### REQUIRED ACTION
Every line with the string "Page" must be copied from the entries below.

[Document layout analysis data]
◇ ◇ ◇ ◇
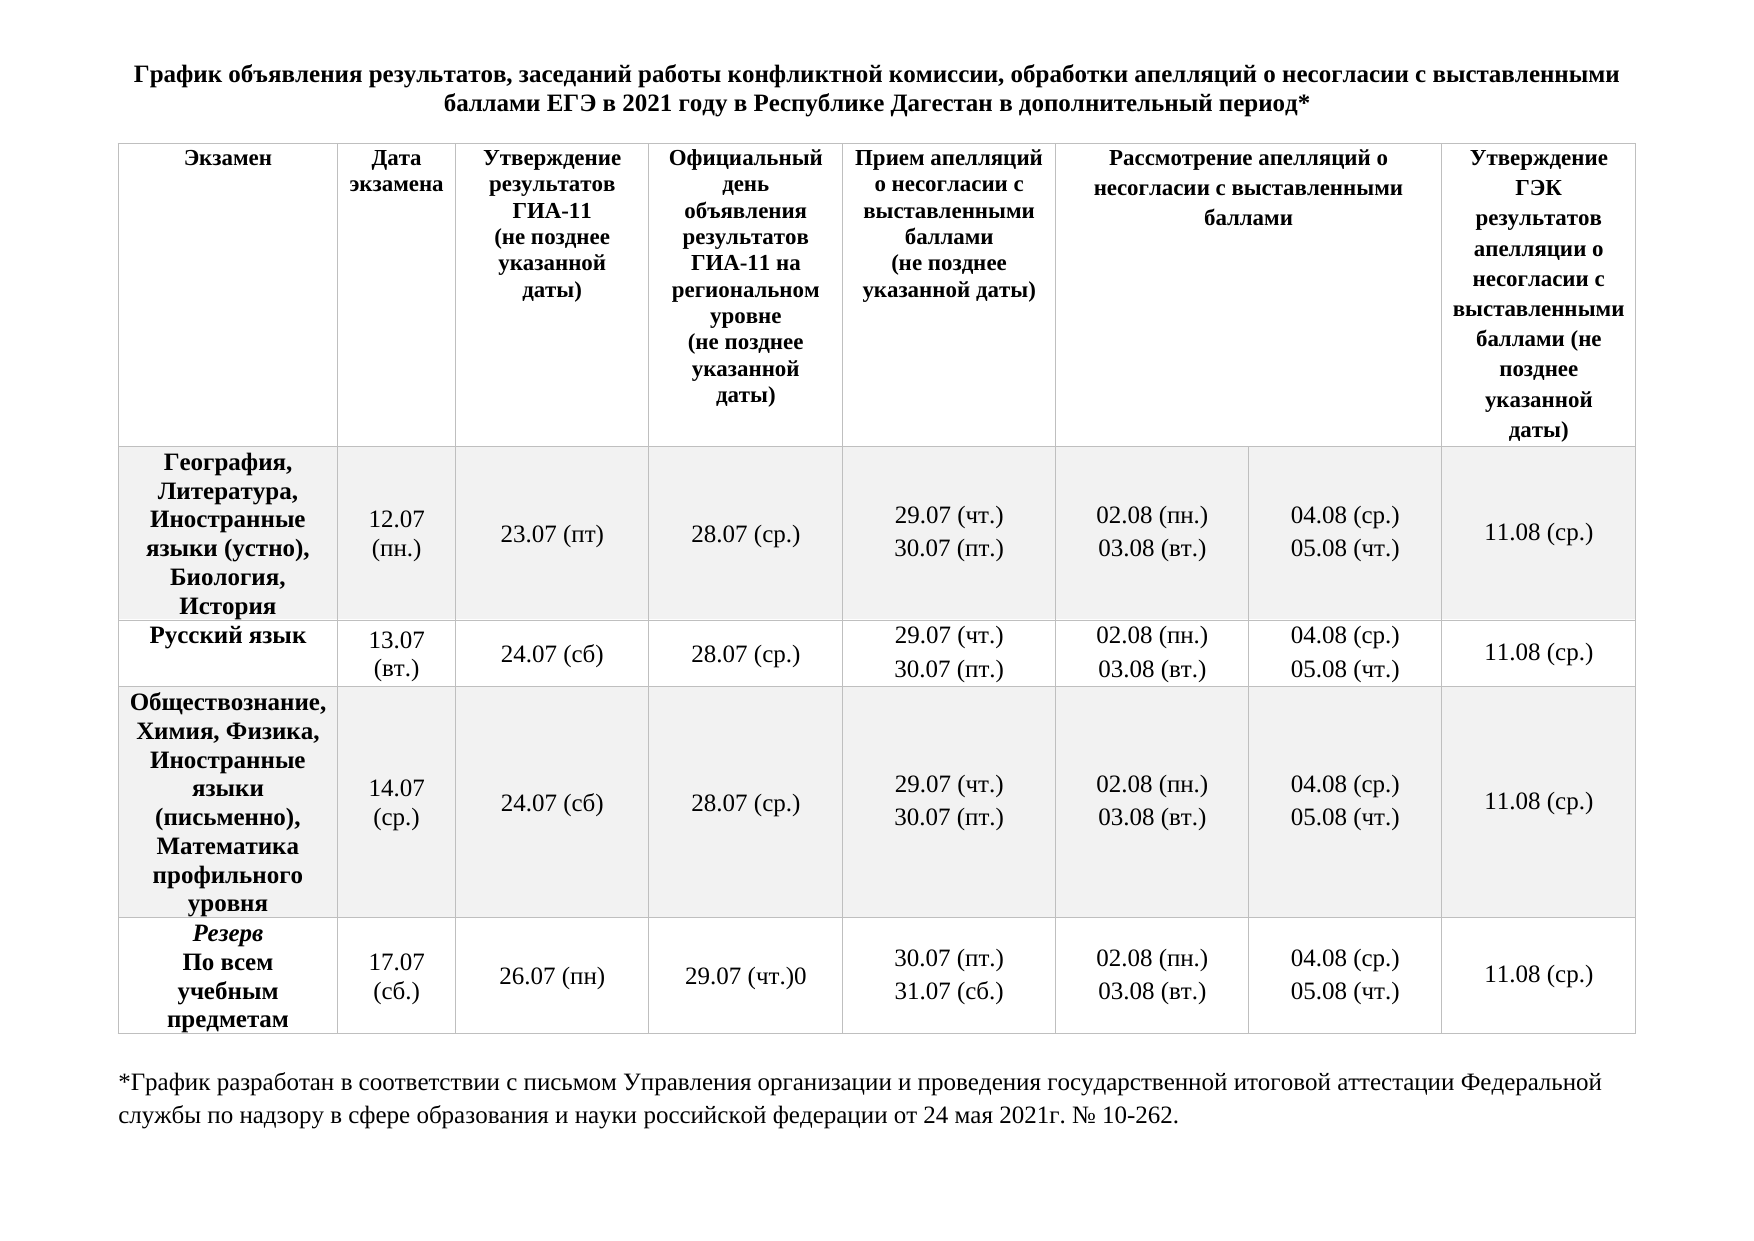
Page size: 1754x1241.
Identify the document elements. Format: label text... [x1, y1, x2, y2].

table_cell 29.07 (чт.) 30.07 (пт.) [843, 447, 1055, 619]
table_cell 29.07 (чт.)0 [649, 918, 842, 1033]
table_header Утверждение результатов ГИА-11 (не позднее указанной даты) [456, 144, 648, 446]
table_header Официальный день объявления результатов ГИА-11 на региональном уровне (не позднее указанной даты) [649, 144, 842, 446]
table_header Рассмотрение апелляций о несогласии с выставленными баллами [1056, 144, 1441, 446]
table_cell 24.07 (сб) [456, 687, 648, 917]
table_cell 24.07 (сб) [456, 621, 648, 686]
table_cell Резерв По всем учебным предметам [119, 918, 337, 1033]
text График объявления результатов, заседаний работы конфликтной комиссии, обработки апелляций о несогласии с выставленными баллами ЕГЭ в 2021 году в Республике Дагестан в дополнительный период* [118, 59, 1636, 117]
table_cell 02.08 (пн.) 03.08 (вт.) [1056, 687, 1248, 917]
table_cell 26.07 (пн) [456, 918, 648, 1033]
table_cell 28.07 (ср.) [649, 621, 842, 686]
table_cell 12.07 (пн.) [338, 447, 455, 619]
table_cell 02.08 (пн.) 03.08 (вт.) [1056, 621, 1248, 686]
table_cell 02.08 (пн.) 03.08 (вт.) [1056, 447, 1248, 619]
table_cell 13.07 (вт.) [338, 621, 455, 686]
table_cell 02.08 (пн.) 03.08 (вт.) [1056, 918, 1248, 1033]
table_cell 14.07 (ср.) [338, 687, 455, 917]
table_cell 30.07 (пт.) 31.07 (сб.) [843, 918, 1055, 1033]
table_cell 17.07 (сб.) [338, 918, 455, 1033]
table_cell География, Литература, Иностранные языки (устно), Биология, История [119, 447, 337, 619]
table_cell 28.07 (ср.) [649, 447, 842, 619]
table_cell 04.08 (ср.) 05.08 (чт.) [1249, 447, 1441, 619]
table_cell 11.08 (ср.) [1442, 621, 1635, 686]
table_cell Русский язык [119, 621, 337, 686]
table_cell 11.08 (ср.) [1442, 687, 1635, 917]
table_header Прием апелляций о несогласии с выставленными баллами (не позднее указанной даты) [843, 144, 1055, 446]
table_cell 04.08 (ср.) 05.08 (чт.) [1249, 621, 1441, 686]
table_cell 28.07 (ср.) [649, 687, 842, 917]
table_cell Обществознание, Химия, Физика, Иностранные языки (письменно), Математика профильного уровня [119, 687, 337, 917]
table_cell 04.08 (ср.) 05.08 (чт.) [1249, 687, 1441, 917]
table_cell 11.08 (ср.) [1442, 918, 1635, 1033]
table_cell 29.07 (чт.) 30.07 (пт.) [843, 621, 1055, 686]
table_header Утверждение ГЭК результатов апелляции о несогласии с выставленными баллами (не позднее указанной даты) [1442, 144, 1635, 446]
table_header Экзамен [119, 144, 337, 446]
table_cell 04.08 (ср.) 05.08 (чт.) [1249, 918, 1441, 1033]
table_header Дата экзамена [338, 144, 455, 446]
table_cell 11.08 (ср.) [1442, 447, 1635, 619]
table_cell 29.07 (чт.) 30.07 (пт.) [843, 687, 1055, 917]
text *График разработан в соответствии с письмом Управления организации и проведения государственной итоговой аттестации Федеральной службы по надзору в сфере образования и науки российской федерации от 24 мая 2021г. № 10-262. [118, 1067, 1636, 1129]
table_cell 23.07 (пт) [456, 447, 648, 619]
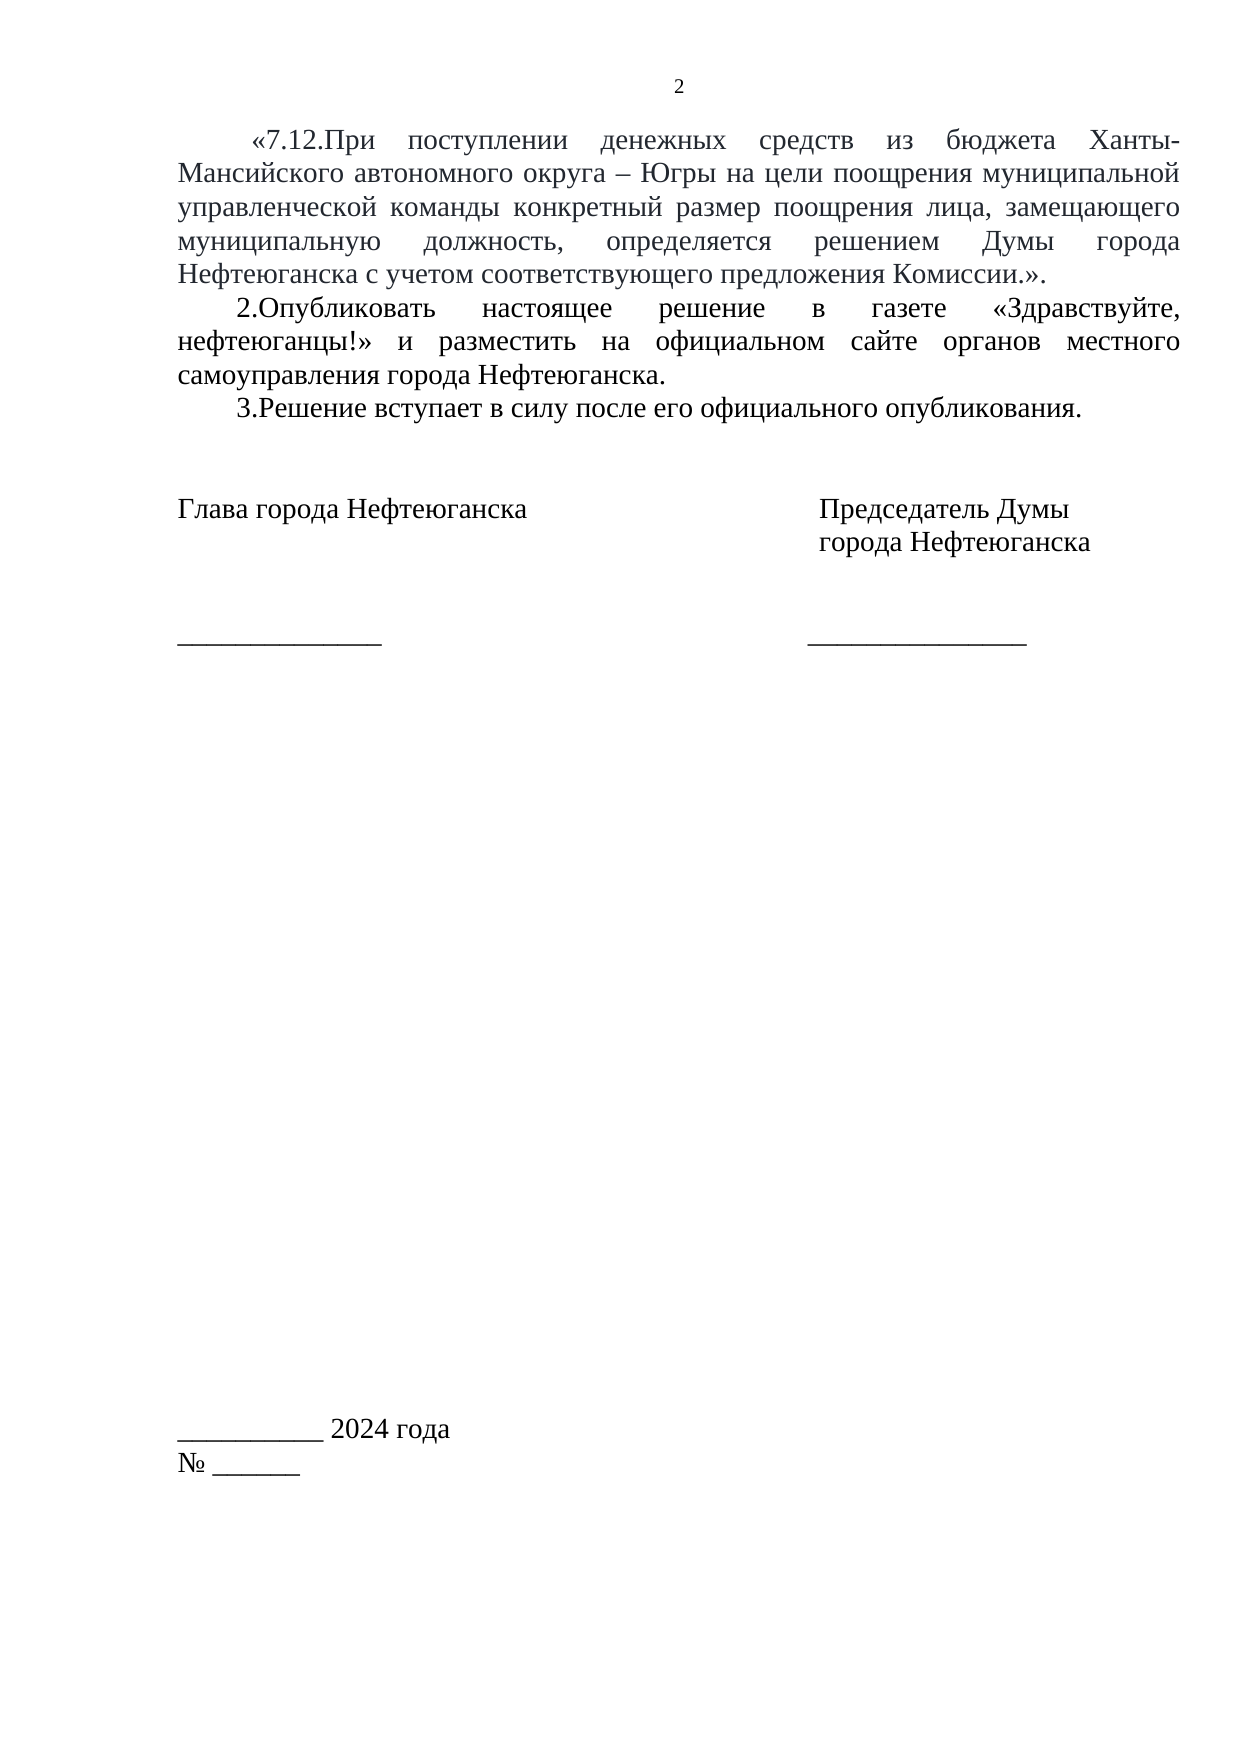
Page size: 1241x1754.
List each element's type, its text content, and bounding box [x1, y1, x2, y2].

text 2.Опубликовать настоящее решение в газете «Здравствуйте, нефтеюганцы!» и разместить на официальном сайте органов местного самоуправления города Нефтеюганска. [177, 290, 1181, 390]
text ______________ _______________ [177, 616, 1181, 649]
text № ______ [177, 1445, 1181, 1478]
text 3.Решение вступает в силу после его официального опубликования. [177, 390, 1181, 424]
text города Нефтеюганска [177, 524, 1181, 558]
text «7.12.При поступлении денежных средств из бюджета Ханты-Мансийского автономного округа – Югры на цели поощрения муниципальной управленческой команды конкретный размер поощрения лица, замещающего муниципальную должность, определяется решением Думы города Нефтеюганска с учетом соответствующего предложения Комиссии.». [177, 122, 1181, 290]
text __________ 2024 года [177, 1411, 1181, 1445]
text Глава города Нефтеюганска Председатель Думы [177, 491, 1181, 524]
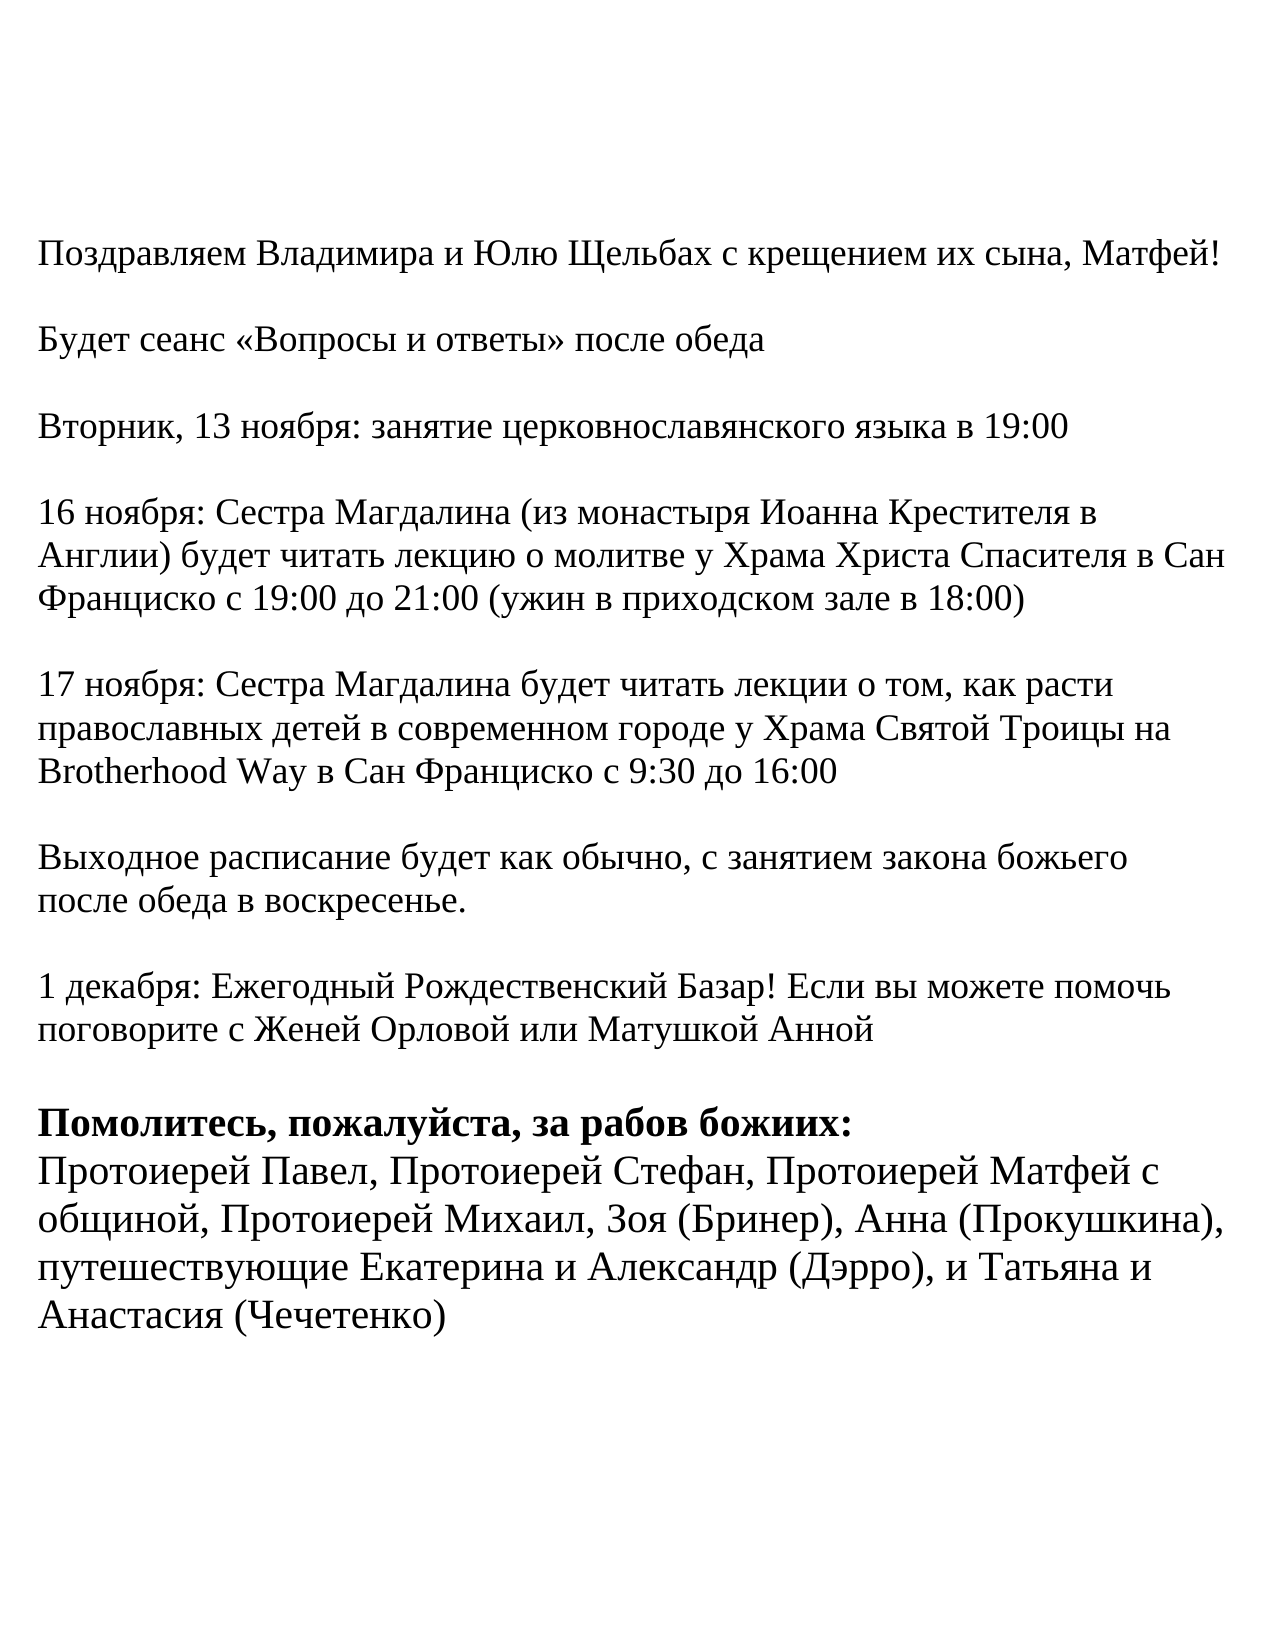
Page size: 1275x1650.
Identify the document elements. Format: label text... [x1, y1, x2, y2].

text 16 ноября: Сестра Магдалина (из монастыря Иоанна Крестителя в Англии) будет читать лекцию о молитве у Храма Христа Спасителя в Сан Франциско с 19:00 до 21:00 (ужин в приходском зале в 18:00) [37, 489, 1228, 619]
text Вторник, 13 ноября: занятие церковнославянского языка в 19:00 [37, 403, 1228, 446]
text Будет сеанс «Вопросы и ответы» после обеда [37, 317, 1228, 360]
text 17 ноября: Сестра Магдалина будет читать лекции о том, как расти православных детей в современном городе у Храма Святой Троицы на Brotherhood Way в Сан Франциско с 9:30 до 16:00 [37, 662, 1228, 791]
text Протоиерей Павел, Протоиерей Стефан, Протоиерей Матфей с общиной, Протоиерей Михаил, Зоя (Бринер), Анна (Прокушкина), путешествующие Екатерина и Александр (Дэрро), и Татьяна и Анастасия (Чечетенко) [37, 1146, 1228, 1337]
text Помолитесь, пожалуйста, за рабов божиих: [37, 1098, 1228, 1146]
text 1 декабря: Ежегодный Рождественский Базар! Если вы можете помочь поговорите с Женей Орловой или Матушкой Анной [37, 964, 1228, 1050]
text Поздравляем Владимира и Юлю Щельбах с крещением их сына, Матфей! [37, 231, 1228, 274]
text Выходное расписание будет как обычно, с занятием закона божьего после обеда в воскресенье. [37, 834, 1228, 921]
◇ ◇ ◇ ◇
### TASK ANSWER
Page size: 1754x1241.
Page size: 1241x1754.
Page size: 1275x1650.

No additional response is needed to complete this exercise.